### Task prompt
In the listing below, a line holding "1: (563, 503)" and a line holding "18: (1157, 226)" mark the range. Retype both exactly, with all lines between them.
..........
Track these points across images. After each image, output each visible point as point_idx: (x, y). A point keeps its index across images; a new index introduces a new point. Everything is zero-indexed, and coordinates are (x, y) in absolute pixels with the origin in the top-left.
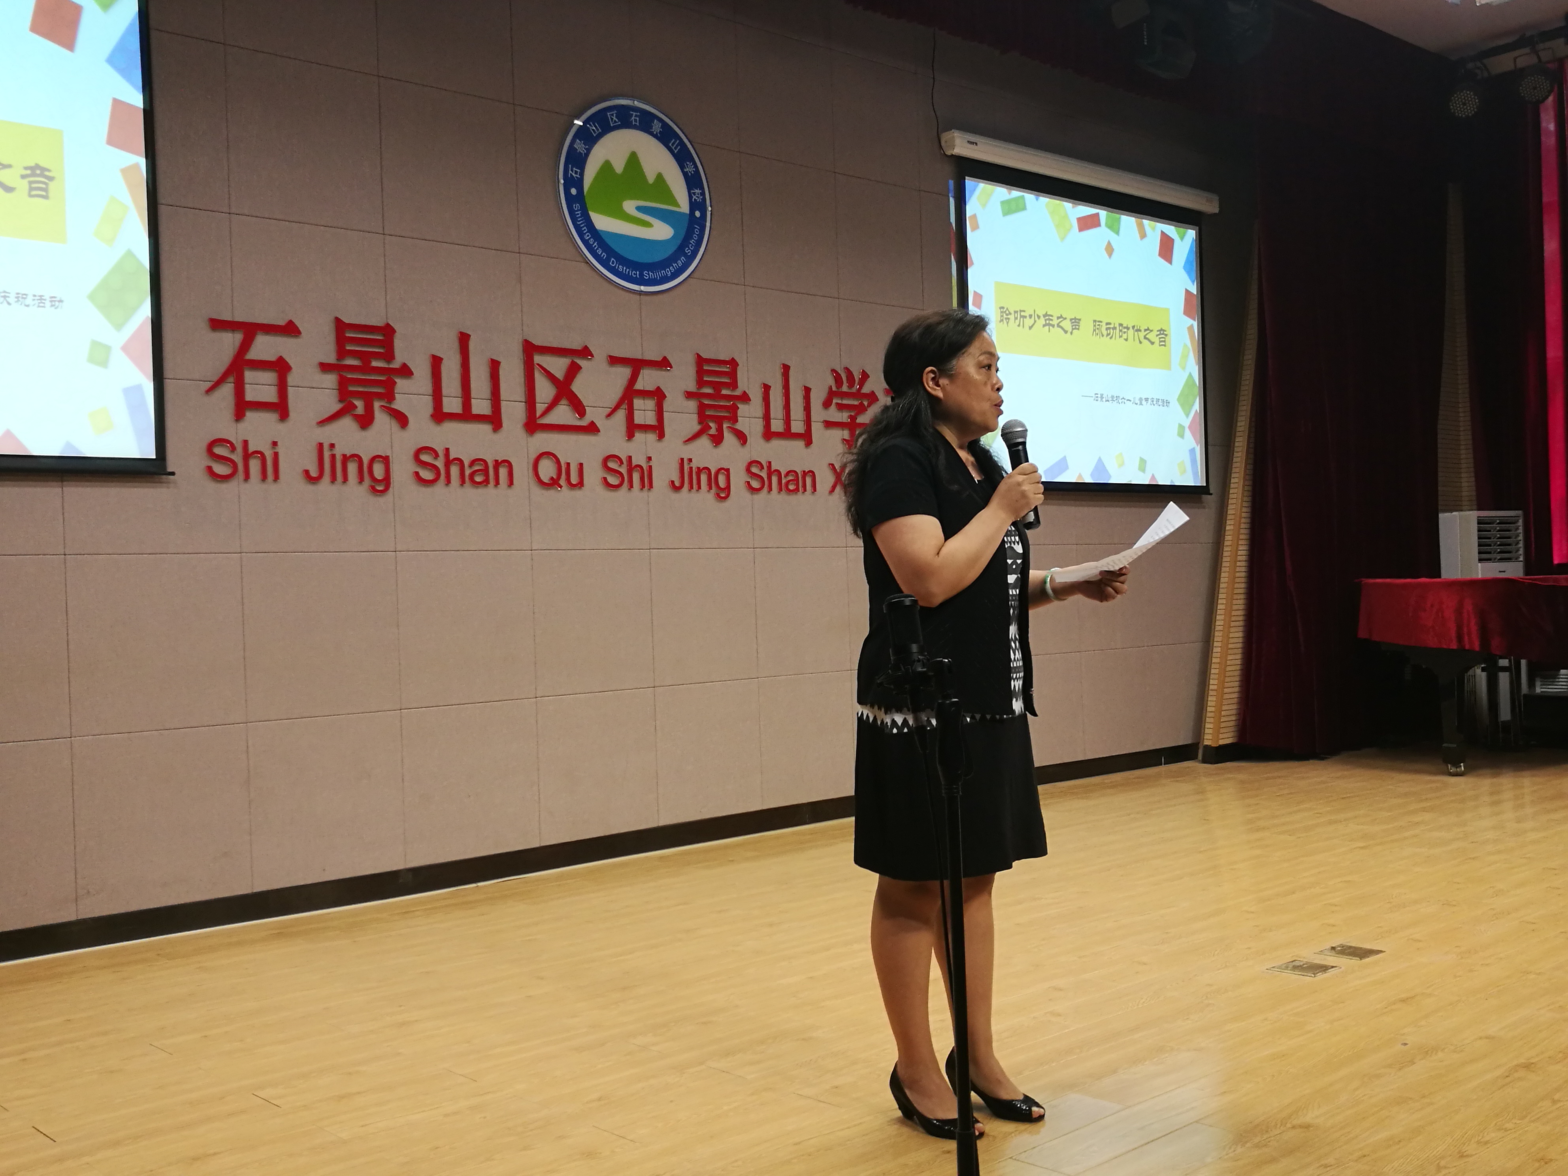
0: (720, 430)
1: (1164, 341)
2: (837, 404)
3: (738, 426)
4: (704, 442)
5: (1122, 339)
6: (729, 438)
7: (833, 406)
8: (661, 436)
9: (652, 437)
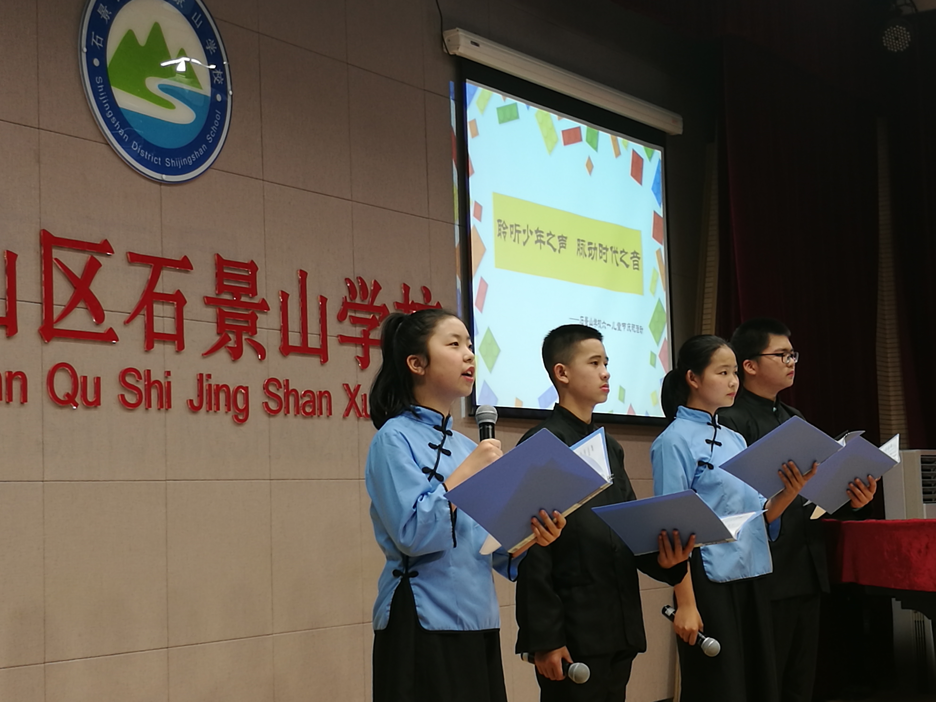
..........
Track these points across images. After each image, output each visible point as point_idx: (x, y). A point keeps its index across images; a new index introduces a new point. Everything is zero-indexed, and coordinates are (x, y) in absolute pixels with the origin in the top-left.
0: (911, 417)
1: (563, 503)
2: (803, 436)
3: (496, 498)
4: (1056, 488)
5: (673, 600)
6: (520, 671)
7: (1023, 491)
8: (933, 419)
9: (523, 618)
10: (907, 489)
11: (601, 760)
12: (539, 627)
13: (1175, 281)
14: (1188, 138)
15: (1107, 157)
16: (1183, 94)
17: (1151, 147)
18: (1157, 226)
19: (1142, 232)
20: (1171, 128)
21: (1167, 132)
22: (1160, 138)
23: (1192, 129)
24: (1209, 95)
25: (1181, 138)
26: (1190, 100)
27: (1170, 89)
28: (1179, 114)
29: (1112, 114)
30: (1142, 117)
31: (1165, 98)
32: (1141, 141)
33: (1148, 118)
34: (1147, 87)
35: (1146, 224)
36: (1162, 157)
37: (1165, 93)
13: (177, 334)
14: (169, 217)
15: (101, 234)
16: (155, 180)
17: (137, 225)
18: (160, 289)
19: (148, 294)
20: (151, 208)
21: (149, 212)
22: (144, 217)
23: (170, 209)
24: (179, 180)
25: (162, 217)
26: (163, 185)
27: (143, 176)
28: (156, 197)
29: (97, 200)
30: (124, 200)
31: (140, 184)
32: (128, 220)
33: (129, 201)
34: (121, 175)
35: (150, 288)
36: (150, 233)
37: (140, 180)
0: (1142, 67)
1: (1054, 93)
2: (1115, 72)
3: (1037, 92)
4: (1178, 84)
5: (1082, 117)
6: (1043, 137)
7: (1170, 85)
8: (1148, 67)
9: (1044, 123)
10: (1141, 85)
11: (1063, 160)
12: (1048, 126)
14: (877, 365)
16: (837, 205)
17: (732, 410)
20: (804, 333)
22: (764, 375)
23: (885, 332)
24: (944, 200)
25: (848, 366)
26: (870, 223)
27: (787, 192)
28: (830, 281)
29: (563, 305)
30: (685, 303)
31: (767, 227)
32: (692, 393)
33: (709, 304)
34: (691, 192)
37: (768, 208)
..........
### Response area
1: (563, 503)
2: (803, 436)
3: (496, 498)
4: (1056, 488)
5: (673, 600)
6: (520, 671)
7: (1023, 491)
8: (933, 419)
9: (523, 618)
10: (907, 489)
11: (601, 760)
12: (539, 627)
13: (1175, 281)
14: (1188, 138)
15: (1107, 157)
16: (1183, 94)
17: (1151, 147)
18: (1157, 226)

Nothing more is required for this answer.